Start of Dataset entries
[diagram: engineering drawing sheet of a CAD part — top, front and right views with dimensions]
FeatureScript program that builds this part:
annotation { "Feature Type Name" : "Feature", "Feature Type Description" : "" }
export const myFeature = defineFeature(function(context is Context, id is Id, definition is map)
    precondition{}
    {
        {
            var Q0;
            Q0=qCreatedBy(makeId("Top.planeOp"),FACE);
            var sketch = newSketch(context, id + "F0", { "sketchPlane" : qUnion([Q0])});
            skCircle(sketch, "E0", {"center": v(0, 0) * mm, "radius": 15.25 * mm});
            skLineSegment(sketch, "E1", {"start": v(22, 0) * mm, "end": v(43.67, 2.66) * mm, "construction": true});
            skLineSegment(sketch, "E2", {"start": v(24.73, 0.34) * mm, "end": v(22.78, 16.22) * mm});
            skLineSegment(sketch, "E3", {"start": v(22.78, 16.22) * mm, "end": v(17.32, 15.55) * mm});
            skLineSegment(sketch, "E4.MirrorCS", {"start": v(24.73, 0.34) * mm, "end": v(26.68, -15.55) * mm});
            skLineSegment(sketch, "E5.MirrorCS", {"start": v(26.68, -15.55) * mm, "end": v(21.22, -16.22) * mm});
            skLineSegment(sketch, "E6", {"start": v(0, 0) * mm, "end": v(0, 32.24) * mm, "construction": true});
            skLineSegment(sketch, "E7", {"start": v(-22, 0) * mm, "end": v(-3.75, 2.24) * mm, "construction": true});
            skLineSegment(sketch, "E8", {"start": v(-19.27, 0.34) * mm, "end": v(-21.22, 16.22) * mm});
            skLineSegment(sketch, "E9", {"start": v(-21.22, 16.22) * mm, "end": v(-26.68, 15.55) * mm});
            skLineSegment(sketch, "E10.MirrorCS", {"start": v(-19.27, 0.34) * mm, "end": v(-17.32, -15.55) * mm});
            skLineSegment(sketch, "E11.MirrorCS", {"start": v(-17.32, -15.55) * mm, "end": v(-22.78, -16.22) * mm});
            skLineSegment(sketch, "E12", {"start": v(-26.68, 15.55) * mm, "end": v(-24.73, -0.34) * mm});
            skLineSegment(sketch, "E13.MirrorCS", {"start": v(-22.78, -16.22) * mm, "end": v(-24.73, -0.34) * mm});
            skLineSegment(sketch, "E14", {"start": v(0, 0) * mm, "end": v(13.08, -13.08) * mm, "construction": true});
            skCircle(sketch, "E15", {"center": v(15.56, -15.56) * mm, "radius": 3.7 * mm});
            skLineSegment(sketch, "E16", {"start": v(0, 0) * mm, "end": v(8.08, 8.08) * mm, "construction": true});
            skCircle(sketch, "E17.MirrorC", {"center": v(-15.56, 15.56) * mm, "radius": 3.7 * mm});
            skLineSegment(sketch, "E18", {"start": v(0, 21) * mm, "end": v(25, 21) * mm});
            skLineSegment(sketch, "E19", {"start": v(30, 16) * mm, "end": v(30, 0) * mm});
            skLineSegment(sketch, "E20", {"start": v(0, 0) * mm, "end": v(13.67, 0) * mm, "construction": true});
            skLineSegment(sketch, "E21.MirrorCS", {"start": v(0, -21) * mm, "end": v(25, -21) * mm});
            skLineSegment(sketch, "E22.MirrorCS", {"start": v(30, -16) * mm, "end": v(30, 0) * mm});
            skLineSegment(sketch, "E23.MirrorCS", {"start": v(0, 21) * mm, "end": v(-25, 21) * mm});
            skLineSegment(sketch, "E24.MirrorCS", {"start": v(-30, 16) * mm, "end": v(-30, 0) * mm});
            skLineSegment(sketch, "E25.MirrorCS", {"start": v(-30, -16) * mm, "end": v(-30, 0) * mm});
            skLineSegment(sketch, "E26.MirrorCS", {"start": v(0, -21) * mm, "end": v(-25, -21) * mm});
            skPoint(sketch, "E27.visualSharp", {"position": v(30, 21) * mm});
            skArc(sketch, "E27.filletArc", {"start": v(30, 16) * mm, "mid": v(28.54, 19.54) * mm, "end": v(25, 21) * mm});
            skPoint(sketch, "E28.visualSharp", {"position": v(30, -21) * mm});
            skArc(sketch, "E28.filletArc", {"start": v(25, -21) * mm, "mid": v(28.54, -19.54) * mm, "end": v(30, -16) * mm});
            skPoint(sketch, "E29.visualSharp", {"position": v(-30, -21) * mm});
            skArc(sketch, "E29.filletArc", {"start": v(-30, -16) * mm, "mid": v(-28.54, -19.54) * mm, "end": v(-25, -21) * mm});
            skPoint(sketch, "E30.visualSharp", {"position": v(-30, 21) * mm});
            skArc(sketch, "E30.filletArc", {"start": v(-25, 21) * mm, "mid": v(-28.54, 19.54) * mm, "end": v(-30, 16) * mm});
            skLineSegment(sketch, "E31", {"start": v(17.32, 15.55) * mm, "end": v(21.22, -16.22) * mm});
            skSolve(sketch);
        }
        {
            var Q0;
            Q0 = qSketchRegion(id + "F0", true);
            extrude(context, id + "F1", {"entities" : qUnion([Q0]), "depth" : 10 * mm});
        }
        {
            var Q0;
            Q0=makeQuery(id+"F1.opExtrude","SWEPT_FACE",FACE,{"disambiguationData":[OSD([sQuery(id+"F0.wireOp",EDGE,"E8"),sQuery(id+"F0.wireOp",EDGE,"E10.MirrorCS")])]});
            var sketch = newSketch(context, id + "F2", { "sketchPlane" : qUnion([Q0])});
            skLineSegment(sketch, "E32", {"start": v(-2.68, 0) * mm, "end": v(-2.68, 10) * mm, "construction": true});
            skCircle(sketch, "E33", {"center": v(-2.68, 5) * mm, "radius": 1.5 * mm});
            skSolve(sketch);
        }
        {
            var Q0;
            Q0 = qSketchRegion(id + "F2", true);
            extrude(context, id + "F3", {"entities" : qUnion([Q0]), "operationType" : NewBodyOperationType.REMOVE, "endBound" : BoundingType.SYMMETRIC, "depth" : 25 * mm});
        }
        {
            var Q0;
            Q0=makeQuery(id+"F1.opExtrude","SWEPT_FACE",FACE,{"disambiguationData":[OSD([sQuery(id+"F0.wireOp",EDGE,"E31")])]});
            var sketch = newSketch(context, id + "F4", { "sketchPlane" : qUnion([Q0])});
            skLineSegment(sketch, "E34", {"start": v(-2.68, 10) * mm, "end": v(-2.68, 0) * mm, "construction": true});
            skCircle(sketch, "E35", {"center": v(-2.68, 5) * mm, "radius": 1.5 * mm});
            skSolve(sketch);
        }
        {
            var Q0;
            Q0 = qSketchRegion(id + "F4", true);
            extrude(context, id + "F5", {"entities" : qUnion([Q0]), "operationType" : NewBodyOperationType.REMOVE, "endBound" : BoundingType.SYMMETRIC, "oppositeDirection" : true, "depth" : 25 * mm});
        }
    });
End of Dataset entries
Set exercise
Count the lines in the data above that contain the string "disambiguationData", treating uppercase and lowercase letters as different. Reply with that number only.

Complete answer
2